The university’s motto is ‘Knowledge for the world.’
JHU serves more than 21,000 students through nine academic divisions: Zanvyl Krieger School of Arts and Sciences, Whiting School of Engineering, Carey Business School, School of Education, School of Medicine, School of Nursing, Peabody Institute (for music), Bloomberg School of Public Health, and the Paul H. Nitze School of Advanced International Studies.
The university has four campuses in Baltimore with regional satellite campuses throughout Maryland, and a biotech hub north of Washington, DC.
It has a presence in more than 150 countries including Argentina, France, China, Italy and Singapore, and an extensive study abroad programme. Medical and nursing students can take medical electives in 19 countries and all students pursuing a BA in general engineering are encouraged to spend at least one semester studying abroad.

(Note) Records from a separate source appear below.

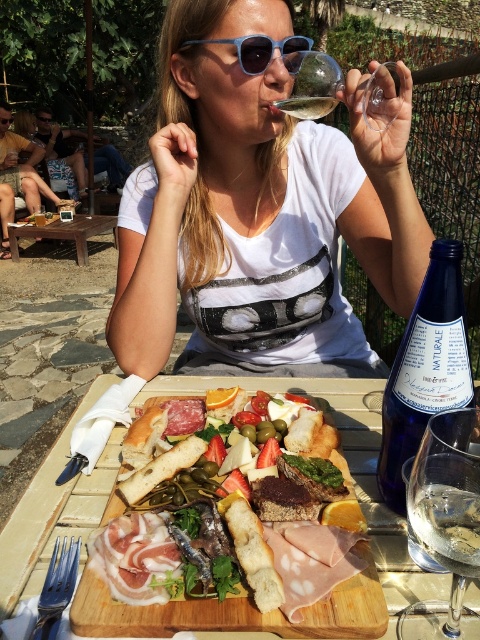
How much distance is there between clear glass wine at lower right and clear glass wine at upper center?

clear glass wine at lower right and clear glass wine at upper center are 59.17 centimeters apart.

Between clear glass wine at lower right and clear glass wine at upper center, which one has less height?

Standing shorter between the two is clear glass wine at upper center.

This screenshot has height=640, width=480. Describe the element at coordinates (446, 525) in the screenshot. I see `clear glass wine at lower right` at that location.

I want to click on clear glass wine at lower right, so click(x=446, y=525).

Which is more to the right, wooden cutting board with assorted charcuterie at center or clear glass wine at upper center?

Positioned to the right is clear glass wine at upper center.

Is point (291, 632) behind point (312, 118)?

No.

Find the location of a particular element. This screenshot has height=640, width=480. wooden cutting board with assorted charcuterie at center is located at coordinates (230, 618).

Is blue glass bottle at center-right above wooden table at lower left?

Incorrect, blue glass bottle at center-right is not positioned above wooden table at lower left.

Is point (437, 241) farther from camera compared to point (72, 228)?

No, (437, 241) is in front of (72, 228).

The width and height of the screenshot is (480, 640). Find the location of `blue glass bottle at center-right`. blue glass bottle at center-right is located at coordinates (424, 369).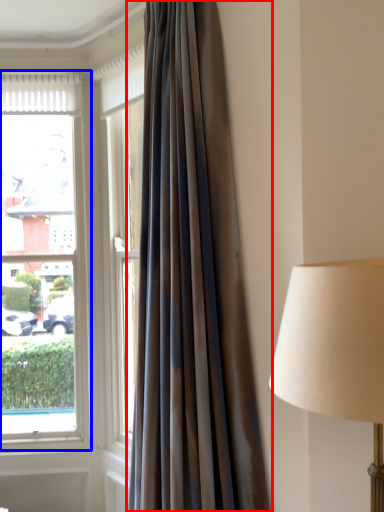
Question: Which of the following is the farthest to the observer, curtain (highlighted by a red box) or window (highlighted by a blue box)?

Choices:
 (A) curtain
 (B) window

Answer: (B)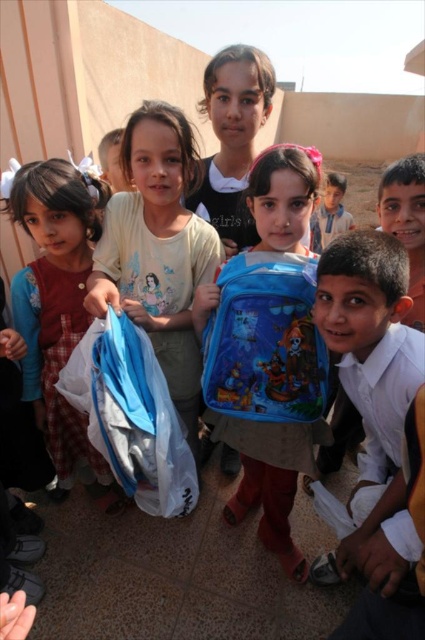
You are standing at point (56, 298) in the image. What color is the dress located to your left?

The dress to the left is matte red.

You are a photographer trying to focus on the matte red dress at left and the smooth brown hair at center. Which one should you adjust your camera to focus on first if you want to capture both in the same frame?

You should focus on the matte red dress at left first because it is closer to the camera than the smooth brown hair at center, allowing you to adjust the depth of field to include both in the frame.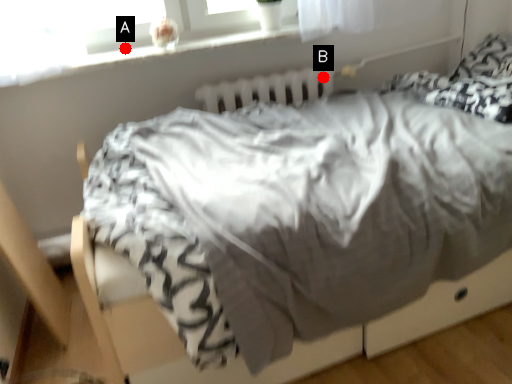
Question: Two points are circled on the image, labeled by A and B beside each circle. Which of the following is the farthest from the observer?

Choices:
 (A) A is further
 (B) B is further

Answer: (B)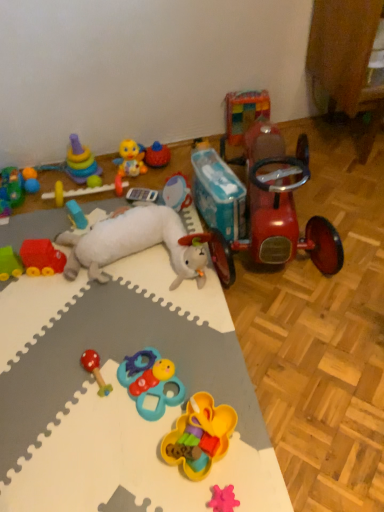
This screenshot has width=384, height=512. I want to click on vacant area that is in front of multicolored plastic rings at upper left, marked as the 2th toy in a left-to-right arrangement, so click(80, 208).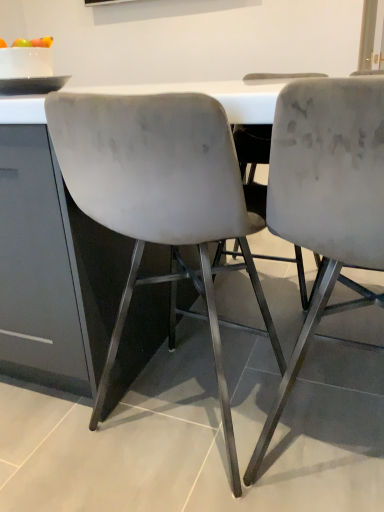
Question: Would you say velvet gray chair at center, the 1th chair in the right-to-left sequence, is to the left or to the right of matte gray chair at center, the 1th chair positioned from the left, in the picture?

Choices:
 (A) right
 (B) left

Answer: (A)

Question: Considering the positions of point (327, 132) and point (228, 456), is point (327, 132) closer or farther from the camera than point (228, 456)?

Choices:
 (A) farther
 (B) closer

Answer: (B)

Question: Would you say velvet gray chair at center, which ranks as the 2th chair in left-to-right order, is inside or outside matte gray chair at center, positioned as the 2th chair in right-to-left order?

Choices:
 (A) outside
 (B) inside

Answer: (A)

Question: Is matte gray chair at center, the 1th chair positioned from the left, bigger or smaller than velvet gray chair at center, which ranks as the 2th chair in left-to-right order?

Choices:
 (A) small
 (B) big

Answer: (B)

Question: From the image's perspective, is matte gray chair at center, positioned as the 2th chair in right-to-left order, above or below velvet gray chair at center, the 1th chair in the right-to-left sequence?

Choices:
 (A) below
 (B) above

Answer: (B)

Question: Do you think matte gray chair at center, positioned as the 2th chair in right-to-left order, is within velvet gray chair at center, which ranks as the 2th chair in left-to-right order, or outside of it?

Choices:
 (A) inside
 (B) outside

Answer: (B)

Question: From a real-world perspective, relative to velvet gray chair at center, the 1th chair in the right-to-left sequence, is matte gray chair at center, positioned as the 2th chair in right-to-left order, vertically above or below?

Choices:
 (A) above
 (B) below

Answer: (A)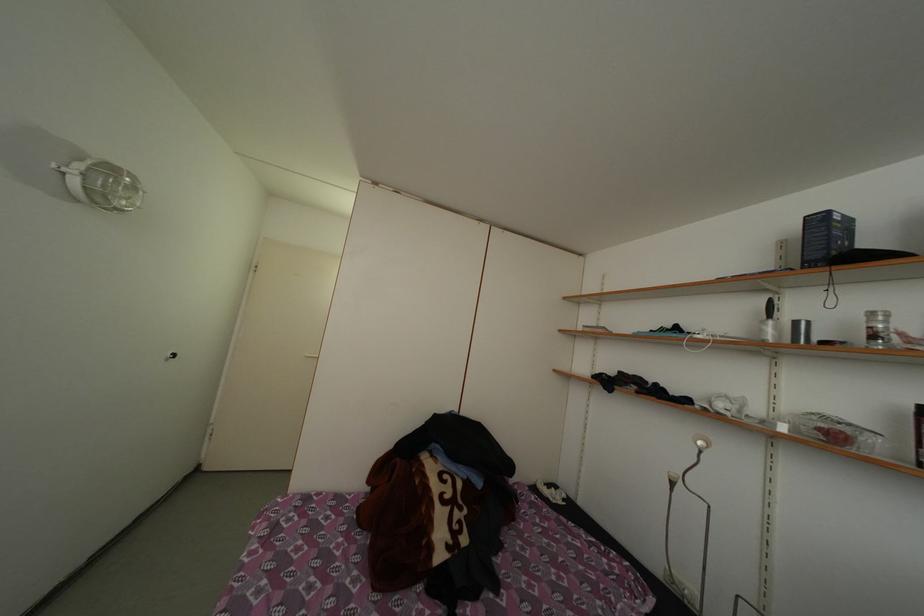
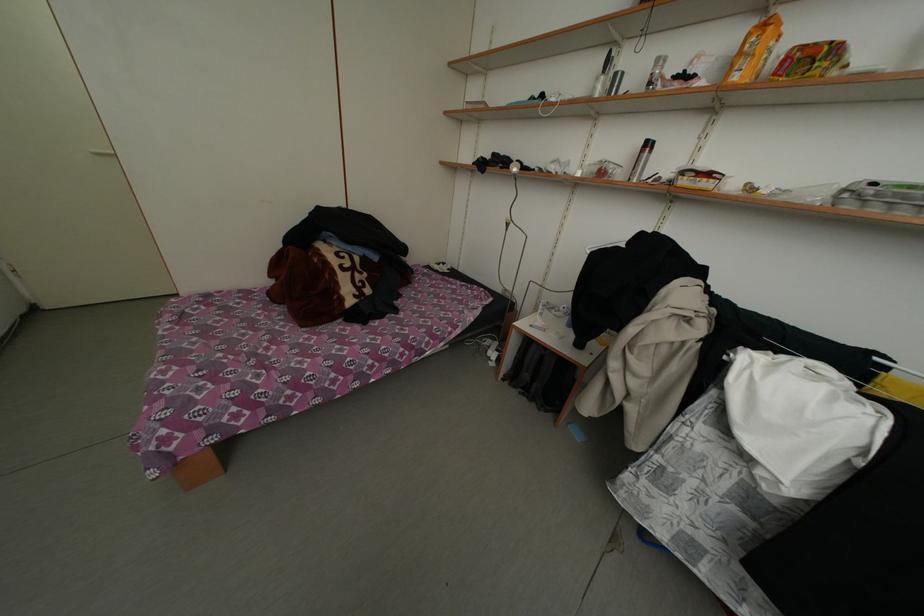
Find the pixel in the second image that matches point (769, 336) in the first image.

(602, 94)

More than 3,000 of the university’s students are international, totalling 20 per cent of the student body, and representing 120 different countries.

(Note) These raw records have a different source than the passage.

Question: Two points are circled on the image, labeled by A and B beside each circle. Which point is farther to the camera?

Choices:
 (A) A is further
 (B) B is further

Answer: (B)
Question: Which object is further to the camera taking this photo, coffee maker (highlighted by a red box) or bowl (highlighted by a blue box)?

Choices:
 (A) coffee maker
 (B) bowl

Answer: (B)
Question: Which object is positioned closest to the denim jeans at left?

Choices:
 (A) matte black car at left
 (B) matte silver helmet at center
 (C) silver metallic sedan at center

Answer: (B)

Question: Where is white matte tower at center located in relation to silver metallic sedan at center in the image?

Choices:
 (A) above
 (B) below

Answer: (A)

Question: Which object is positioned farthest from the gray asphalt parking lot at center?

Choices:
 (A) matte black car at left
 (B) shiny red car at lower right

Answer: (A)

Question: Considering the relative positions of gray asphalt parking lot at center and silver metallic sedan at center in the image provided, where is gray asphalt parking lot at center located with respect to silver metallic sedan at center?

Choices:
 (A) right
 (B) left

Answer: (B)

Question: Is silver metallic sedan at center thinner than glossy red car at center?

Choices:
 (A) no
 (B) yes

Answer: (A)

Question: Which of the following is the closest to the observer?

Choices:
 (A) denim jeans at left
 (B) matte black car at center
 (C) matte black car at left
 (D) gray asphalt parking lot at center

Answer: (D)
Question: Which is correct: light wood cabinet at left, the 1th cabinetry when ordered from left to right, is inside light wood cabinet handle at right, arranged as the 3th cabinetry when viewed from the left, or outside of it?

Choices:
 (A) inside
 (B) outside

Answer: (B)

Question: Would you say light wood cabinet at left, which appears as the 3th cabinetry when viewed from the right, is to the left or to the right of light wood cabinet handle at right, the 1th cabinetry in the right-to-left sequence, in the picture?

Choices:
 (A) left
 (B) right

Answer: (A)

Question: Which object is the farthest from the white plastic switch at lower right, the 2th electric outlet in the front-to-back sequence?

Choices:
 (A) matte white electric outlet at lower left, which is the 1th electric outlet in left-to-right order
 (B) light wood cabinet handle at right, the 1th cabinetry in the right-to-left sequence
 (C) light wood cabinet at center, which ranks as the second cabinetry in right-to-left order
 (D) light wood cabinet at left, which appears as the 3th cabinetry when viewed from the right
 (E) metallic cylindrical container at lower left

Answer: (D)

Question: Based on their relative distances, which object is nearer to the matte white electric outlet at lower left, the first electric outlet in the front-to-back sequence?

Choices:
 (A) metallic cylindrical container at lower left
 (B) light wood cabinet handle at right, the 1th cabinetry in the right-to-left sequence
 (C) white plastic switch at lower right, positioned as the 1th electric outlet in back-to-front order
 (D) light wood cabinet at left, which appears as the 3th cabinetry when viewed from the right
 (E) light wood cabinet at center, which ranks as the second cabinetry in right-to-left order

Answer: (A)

The university counts 36 Nobel Laureates among past and present faculty and students.
Other notable alumni include Woodrow Wilson, 28th president of the USA, the journalist PJ O’Rourke, film director Wes Craven, and the Pulitzer Prize–winning columnist Russell Baker.

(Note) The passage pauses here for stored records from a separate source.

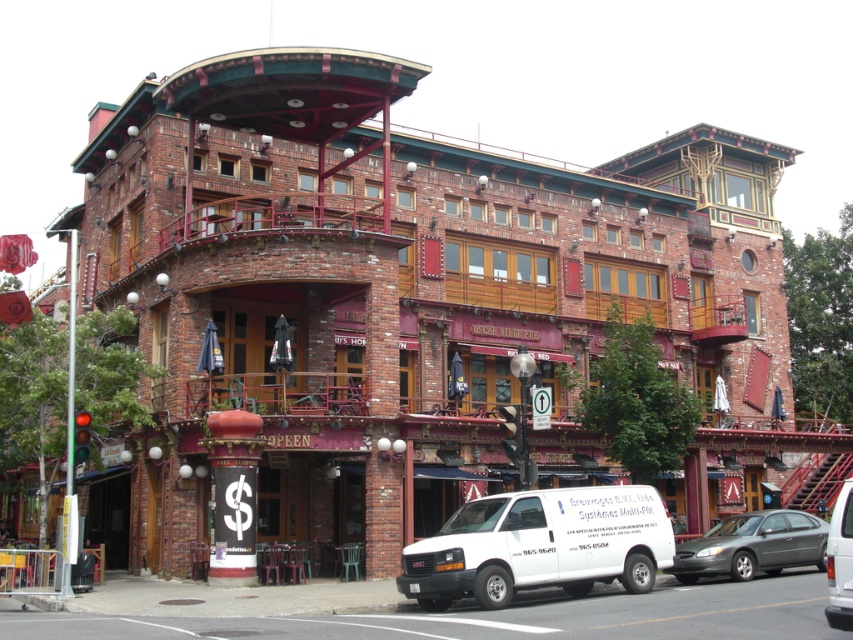
Is white matte van at lower center wider than white matte van at center?

No, white matte van at lower center is not wider than white matte van at center.

Is white matte van at lower center thinner than white matte van at center?

Indeed, white matte van at lower center has a lesser width compared to white matte van at center.

Identify the location of white matte van at lower center. (540, 545).

Does point (758, 515) come behind point (843, 566)?

That is True.

Who is more distant from viewer, (682, 580) or (837, 600)?

Positioned behind is point (682, 580).

Where is `metallic gray sedan at lower right`? metallic gray sedan at lower right is located at coordinates (x=752, y=545).

The height and width of the screenshot is (640, 853). I want to click on white matte van at lower center, so click(x=540, y=545).

Which is above, white matte van at lower center or metallic gray sedan at lower right?

white matte van at lower center

Locate an element on the screen. white matte van at lower center is located at coordinates (540, 545).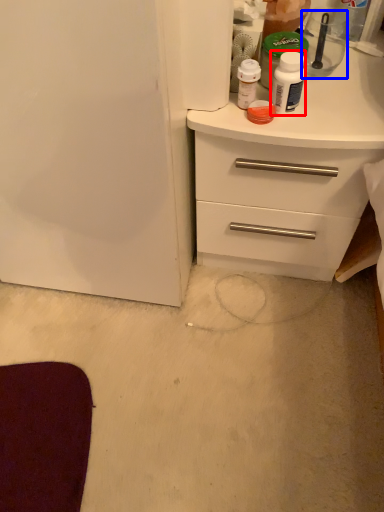
Question: Which point is closer to the camera, bottle (highlighted by a red box) or appliance (highlighted by a blue box)?

Choices:
 (A) bottle
 (B) appliance

Answer: (A)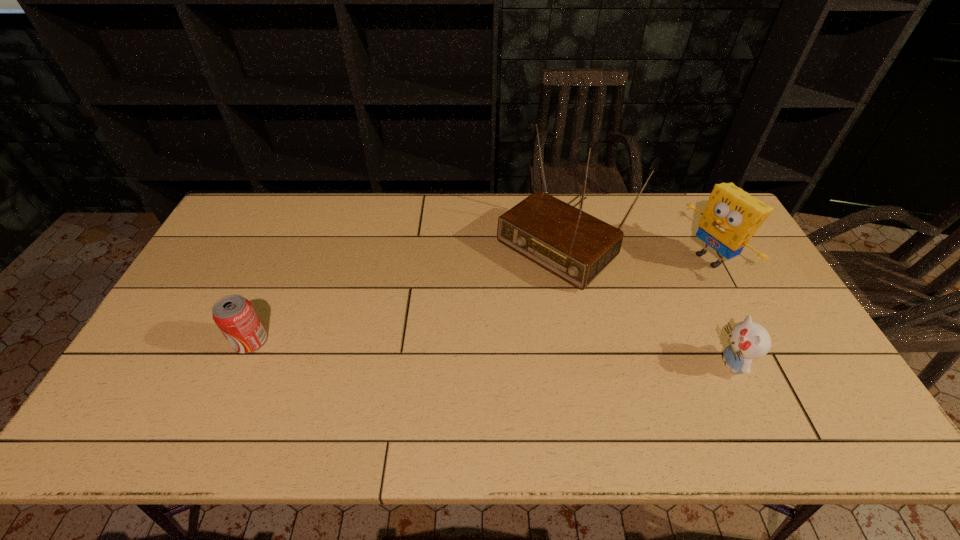
Identify the location of vacant space at the far edge of the desktop. (513, 204).

Locate an element on the screen. free space at the near edge of the desktop is located at coordinates (558, 386).

Locate an element on the screen. vacant space at the left edge of the desktop is located at coordinates (142, 359).

Identify the location of free space at the right edge of the desktop. (736, 312).

The image size is (960, 540). I want to click on vacant space at the far left corner, so click(x=226, y=230).

I want to click on vacant space at the far right corner of the desktop, so click(x=686, y=201).

What are the coordinates of `free region at the near right corner of the desktop` in the screenshot? It's located at (780, 374).

The height and width of the screenshot is (540, 960). In order to click on free spot between the third object from right to left and the kitten in this screenshot , I will do `click(645, 301)`.

Locate an element on the screen. vacant space that's between the kitten and the leftmost object is located at coordinates (492, 352).

Image resolution: width=960 pixels, height=540 pixels. In order to click on free space between the radio_receiver and the kitten in this screenshot , I will do `click(645, 301)`.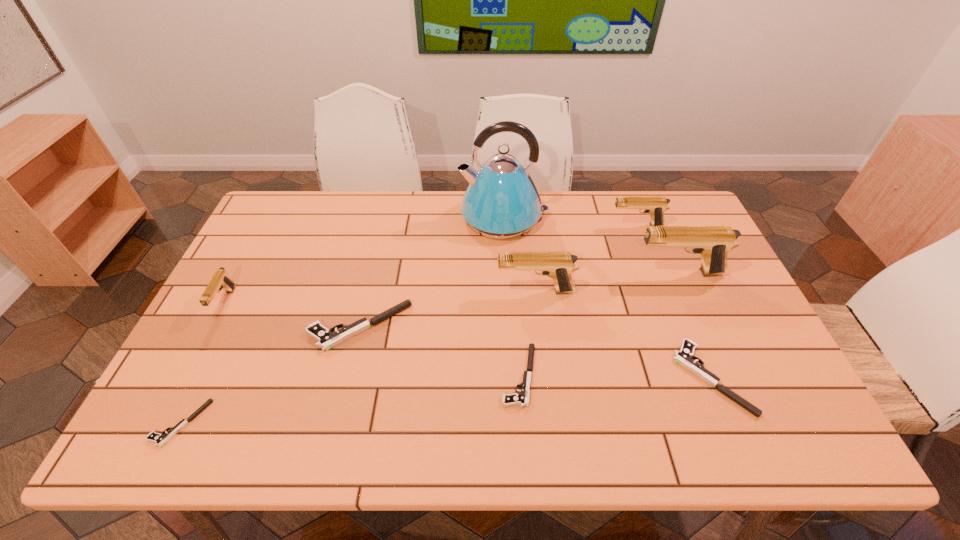
Identify the location of pistol that is at the far edge. click(654, 206).

This screenshot has width=960, height=540. What are the coordinates of `object located at the near left corner` in the screenshot? It's located at (160, 439).

At what (x,y) coordinates should I click in order to perform the action: click on object located in the far right corner section of the desktop. Please return your answer as a coordinate pair (x, y). The image size is (960, 540). Looking at the image, I should click on (654, 206).

Find the location of a particular element. object located at the near right corner is located at coordinates (684, 357).

The width and height of the screenshot is (960, 540). In the image, there is a desktop. Find the location of `free region at the far edge`. free region at the far edge is located at coordinates (401, 210).

Locate an element on the screen. The image size is (960, 540). free space at the near edge is located at coordinates (603, 442).

Where is `vacant position at the left edge of the desktop`? This screenshot has height=540, width=960. vacant position at the left edge of the desktop is located at coordinates (284, 243).

You are a GUI agent. You are given a task and a screenshot of the screen. Output one action in this format:
    pyautogui.click(x=<x>, y=<y>)
    Task: Click on the free space at the right edge of the desktop
    The height and width of the screenshot is (540, 960).
    Given the screenshot: What is the action you would take?
    pyautogui.click(x=686, y=253)

Where is `vacant space at the far left corner`? Image resolution: width=960 pixels, height=540 pixels. vacant space at the far left corner is located at coordinates (284, 230).

In the image, there is a desktop. Where is `vacant space at the far right corner`? The width and height of the screenshot is (960, 540). vacant space at the far right corner is located at coordinates (684, 220).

University sports teams are known as the Blue Jays. Their team colours are blue and black and the blue jay bird, native to North America, is the team’s official mascot.
Once a working-class port, Baltimore is now a thriving, culturally diverse city (Maryland’s largest) that has acquired the nickname ‘Charm City’.
Its main campus comprises red-brick buildings, an iconic clock tower and vast areas of woodland.
The University of California, Berkeley, a public research university, is regarded as one of the most prestigious state universities in the US. Part of the University of California System, it was founded in 1868.
Berkeley’s creation stemmed from a vision in the state constitution of a university that would “contribute even more than California’s gold to the glory and happiness of advancing generations”.
Berkeley’s colours of blue and gold were chosen in 1873 – blue representing not just the California sky and ocean but also the Yale graduates who helped to found the institution; gold the “Golden State” of California.
The university is located in San Francisco’s Bay Area, where it is home to about 27,000 undergraduate students and 10,000 postgraduate students.
Berkeley faculty have won 19 Nobel prizes, mostly in physics, chemistry and economics. Recent winners include Saul Perlmutter, who won the 2011 Nobel Prize for Physics for leading a team that discovered the accelerating expansion of the universe, suggesting the existence of a form of dark energy that comprises 75 per cent of the universe; and George Akerlof, who won the 2001 Prize for Economics for demonstrating how markets malfunction when buyers and sellers have access to different information.
Notable alumni include novelist and journalist Jack London, Oscar-winning actor Gregory Peck, former prime minister and president of Pakistan Zulfikar Ali Bhutto, author Joan Didion and Women’s World Cup-winning US footballer Alex Morgan.
Berkeley has a tradition as a centre of political activism. During the 1960s and 1970s, the campus was a hotbed for student protests against the Vietnam War.
Attractions on campus include a Botanic Garden established in 1890 and the 60,000-capacity California Memorial Stadium used by the university’s sports teams.
The Golden Bear is the symbol of Berkeley’s sports teams.
Berkeley’s sporting prowess was demonstrated at the 2012 Olympics in London, when its graduates won 17 medals – 11 gold, one silver and five bronze. If Berkeley had been a country, it would have ranked joint sixth in the gold medal table, alongside France and Germany.